- Lakhipur Town
- Country: India
- State: Assam
- District: Goalpara

Government
- • Body: Lakhipur Municipal Board
- • Chairman: Rajesh Prashad Gupta
- • Circle officer: Sri Rajiv Gogoi, ACS
- • Inspector of Police: Bhim Kt. Pegu
- Elevation: 37.32 m (122.4 ft)

Population (2011)
- • Total: 15,633
- Demonym: Lakhipurian

Languages
- • Official: Assamese، English
- Time zone: UTC+5:30 (IST)
- PIN: 783129
- Telephone code: (0091) 03663
- Vehicle registration: AS 18

= Lakhipur, Goalpara =

Lakhipur is a small town in Goalpara district, Assam, India. It is situated at about 45 km towards the west from the district headquarter Goalpara town. The current Lakhipur town consist of ten wards. The Lakhipur Municipal Board has a population of 15,633 of which 8,046 are males while 7,587 are females as per report released by Census India 2011.

==Demographics==
The population of children with ages 0–6 is 2,279, which is 14.58% of the total population of Lakhipur (TC). In Lakhipur Town Committee, the female sex ratio is 943 against state average of 958. Moreover, the child sex ratio in Lakhipur is around 1013 compared to the Assam state average of 962. The literacy rate of Lakhipur city is 76.43%, higher than the state average of 72.19%. In Lakhipur, male literacy is around 81.62% while the female literacy rate is 70.85%.

=== Official Language ===
Assamese and English Language is used for and official purpose.

== Climate ==
Climate of Lakhipur is significant for excessive humidity, heat during summer becomes unbearable. Mostly after every hot day, there is huge possibility of rain in the evening. During rainy season, the air is surcharged with moisture and rainfall is extremely heavy. The winter is not so cold and the temperature dips to a minimum of around 12-13 degree Celsius. The rainy season starts early and continues up to October. The early monsoon is characterised by hailstorms.

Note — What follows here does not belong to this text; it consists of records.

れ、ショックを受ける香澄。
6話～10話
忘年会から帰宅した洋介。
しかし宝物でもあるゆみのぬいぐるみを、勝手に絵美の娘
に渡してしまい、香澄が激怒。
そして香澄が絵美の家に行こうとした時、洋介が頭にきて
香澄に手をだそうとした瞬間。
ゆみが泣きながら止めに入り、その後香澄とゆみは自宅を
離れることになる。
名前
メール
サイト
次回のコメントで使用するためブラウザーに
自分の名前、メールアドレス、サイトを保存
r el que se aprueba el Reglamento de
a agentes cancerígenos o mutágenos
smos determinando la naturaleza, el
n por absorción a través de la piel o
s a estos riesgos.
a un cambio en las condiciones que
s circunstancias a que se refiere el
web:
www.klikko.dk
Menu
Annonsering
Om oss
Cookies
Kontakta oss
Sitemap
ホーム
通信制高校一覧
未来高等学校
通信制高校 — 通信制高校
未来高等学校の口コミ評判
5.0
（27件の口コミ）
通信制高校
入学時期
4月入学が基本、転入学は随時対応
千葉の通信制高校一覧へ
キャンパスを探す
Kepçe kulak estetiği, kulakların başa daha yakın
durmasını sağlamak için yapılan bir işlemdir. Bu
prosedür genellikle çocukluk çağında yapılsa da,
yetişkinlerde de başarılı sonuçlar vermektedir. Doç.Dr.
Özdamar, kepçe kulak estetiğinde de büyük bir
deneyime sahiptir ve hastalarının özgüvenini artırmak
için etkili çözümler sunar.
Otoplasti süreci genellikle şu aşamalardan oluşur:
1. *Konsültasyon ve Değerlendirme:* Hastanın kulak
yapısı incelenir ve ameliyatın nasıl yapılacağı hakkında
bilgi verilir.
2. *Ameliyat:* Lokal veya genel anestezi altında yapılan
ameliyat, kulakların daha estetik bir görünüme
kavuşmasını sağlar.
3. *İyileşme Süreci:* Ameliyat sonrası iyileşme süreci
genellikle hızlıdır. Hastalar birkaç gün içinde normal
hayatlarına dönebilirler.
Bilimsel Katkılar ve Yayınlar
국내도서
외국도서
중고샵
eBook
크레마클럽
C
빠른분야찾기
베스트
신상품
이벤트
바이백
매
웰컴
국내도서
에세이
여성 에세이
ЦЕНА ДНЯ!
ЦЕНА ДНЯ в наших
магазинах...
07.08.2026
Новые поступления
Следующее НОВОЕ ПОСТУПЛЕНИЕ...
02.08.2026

== Lakhipur Municipal Board ==
Lakhipur town is divided into 10 wards. Lakhipur municipal board has total administration over 2,927 houses to which it supplies basic amenities like water and sewerage. It is also authorized to build roads within municipal board limits and impose taxes on properties coming under its jurisdiction.

== Politics ==
Lakhipur is a part of West Goalpara and Jaleswar Constituency in the assembly elections. Further it is a part of the Dhubri constituency for the general elections.

== Lakhipur Sub-Division ==
Lakhipur sub-division was declared on 26 January 2016 by the chief minister of the state Tarun Gogoi.

Lakhipur is connected to Jaleswar via road and further connected to Dhubri via river route. A number of villages, namely Jaleswarand Chunari lie on the surroundings of this sub-division. Lakhipur is connected to the district headquarters Goalpara via two roads, one passing through Ambari and the other passing through Baida, Rongsai.

The town is in the developing phase and has basic medical facilities provided by the Lakhipur Primary Health Centre. One of the oldest schools is the Lakhipur Higher Secondary School. The school is located in the heart of the town and has been providing the basic education since the British ages.

==Notable people==
- Nagendra Narayan Choudhury was an Assamese short story writer and essayists from Assam.